SQL_KEYWORDS_BLOCKED = {"DROP", "DELETE", "TRUNCATE", "ALTER", "INSERT", "UPDATE"}

def validate_sql_safety(args: dict) -> str | None:
    query = args["query"].upper()
    for keyword in SQL_KEYWORDS_BLOCKED:
        if keyword in query:
            return f"禁止执行包含 {keyword} 的语句"
    if not query.strip().startswith("SELECT"):
        return "仅允许 SELECT 查询"
    return None

validator.register_validator("execute_sql", validate_sql_safety)

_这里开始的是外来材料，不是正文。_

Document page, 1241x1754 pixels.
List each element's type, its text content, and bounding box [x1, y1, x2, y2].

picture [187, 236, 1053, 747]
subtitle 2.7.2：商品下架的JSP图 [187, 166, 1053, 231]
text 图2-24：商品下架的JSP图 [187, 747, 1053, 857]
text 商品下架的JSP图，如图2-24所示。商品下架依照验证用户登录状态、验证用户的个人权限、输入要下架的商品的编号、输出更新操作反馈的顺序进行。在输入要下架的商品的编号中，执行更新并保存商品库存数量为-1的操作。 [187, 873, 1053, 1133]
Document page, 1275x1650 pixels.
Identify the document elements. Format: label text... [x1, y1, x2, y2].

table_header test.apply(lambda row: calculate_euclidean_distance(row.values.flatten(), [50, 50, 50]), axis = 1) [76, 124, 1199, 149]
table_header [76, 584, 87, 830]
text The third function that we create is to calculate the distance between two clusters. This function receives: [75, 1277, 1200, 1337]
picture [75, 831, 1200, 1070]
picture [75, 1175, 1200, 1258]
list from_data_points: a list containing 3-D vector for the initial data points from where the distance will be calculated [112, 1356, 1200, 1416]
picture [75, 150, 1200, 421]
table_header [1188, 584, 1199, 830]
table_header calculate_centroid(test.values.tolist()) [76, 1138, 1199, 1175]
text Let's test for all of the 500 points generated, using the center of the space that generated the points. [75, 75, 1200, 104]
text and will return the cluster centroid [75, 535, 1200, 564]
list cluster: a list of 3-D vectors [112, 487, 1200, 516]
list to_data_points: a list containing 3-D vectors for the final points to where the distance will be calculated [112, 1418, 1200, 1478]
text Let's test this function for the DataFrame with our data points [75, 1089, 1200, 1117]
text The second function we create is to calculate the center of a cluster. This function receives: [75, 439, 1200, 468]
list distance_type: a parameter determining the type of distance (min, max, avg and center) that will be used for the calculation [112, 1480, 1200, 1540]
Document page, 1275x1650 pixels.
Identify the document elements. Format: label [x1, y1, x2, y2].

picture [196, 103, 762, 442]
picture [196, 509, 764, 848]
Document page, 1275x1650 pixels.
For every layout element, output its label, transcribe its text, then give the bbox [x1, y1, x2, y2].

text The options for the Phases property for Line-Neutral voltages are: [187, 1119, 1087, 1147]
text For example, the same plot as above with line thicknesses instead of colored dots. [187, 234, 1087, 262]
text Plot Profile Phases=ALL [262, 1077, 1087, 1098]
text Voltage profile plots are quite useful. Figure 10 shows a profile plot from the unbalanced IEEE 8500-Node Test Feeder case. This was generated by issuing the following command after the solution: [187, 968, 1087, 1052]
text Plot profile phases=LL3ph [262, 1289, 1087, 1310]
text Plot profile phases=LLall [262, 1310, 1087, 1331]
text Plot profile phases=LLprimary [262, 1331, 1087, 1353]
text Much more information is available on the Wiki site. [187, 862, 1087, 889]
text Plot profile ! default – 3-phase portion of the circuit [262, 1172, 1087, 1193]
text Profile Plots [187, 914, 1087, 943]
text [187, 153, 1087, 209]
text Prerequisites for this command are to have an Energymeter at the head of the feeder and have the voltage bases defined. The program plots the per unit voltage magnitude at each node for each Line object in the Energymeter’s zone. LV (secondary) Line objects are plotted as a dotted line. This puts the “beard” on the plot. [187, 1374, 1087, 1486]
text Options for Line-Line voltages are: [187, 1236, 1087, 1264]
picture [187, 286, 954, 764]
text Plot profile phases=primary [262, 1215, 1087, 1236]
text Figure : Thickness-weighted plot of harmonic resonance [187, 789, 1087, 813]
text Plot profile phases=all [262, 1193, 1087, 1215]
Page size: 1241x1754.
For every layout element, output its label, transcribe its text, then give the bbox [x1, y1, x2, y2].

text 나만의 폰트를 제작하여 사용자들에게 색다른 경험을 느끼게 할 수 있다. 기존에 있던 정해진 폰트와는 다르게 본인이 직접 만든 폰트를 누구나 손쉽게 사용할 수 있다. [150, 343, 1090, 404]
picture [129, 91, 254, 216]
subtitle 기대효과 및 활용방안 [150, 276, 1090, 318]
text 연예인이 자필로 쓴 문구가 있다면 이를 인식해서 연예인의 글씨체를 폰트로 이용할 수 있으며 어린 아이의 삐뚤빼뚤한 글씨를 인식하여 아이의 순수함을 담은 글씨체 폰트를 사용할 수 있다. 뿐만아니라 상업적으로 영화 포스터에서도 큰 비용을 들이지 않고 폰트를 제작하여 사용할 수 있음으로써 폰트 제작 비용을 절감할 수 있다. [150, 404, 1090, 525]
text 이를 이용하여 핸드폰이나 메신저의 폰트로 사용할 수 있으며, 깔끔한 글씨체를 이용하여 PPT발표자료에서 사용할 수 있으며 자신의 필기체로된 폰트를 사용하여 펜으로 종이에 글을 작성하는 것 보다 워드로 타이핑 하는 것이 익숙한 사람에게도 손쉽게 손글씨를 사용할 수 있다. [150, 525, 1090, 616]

ok, msg = validator.validate("execute_sql", {
    "query": "SELECT * FROM users LIMIT 10",
    "database": "analytics"
})
print(f"验证结果: {ok}, {msg}")

ok, msg = validator.validate("execute_sql", {
    "query": "DROP TABLE users",
    "database": "analytics"
})
print(f"验证结果: {ok}, {msg}")

6.2 沙箱执行

对于可能执行任意代码或访问系统资源的工具,必须在沙箱环境中运行:

import subprocess
import resource

class DockerSandbox:
    def __init__(self, image: str = "python:3.11-slim"):
        self.image = image

    def execute(self, code: str, timeout: int = 30) -> tuple[bool, str]:
        cmd = [
            "docker", "run", "--rm",
            "--network", "none",
            "--memory", "256m",
            "--cpus", "0.5",
            "--read-only",
            "--tmpfs", "/tmp:size=64m",
            self.image,
            "python", "-c", code
        ]

        try:
            result = subprocess.run(
                cmd,
                capture_output=True,
                text=True,
                timeout=timeout
            )
            if result.returncode != 0:
                return False, result.stderr
            return True, result.stdout
        except subprocess.TimeoutExpired:
            return False, f"执行超时({timeout}s)"

class E2BSandbox:
    def __init__(self, api_key: str):
        self.api_key = api_key

    def execute(self, code: str, timeout: int = 30) -> tuple[bool, str]:
        import e2b_code_interpreter
        sandbox = e2b_code_interpreter.Sandbox(api_key=self.api_key)

        try:
            execution = sandbox.run_code(code, timeout=timeout)
            if execution.error:
                return False, f"{execution.error.name}: {execution.error.value}"
            outputs = []
            for o in execution.logs.stdout:
                outputs.append(o)
            return True, "".join(outputs)
        finally:
            sandbox.kill()

6.3 权限控制

不同工具应有不同的权限级别,遵循最小权限原则:

from enum import Enum
from dataclasses import dataclass

class PermissionLevel(Enum):
    READ_ONLY = "read_only"
    READ_WRITE = "read_write"
    ADMIN = "admin"

@dataclass
class ToolPermission:
    name: str
    level: PermissionLevel
    allowed_databases: list[str] | None = None
    rate_limit_per_minute: int = 60

class PermissionGuard:
    def __init__(self):
        self._permissions: dict[str, ToolPermission] = {}
        self._call_counts: dict[str, list[float]] = {}

    def register(self, perm: ToolPermission):
        self._permissions[perm.name] = perm

    def check(self, tool_name: str, context: dict) -> tuple[bool, str]:
        perm = self._permissions.get(tool_name)
        if not perm:
            return False, f"工具 {tool_name} 未注册权限"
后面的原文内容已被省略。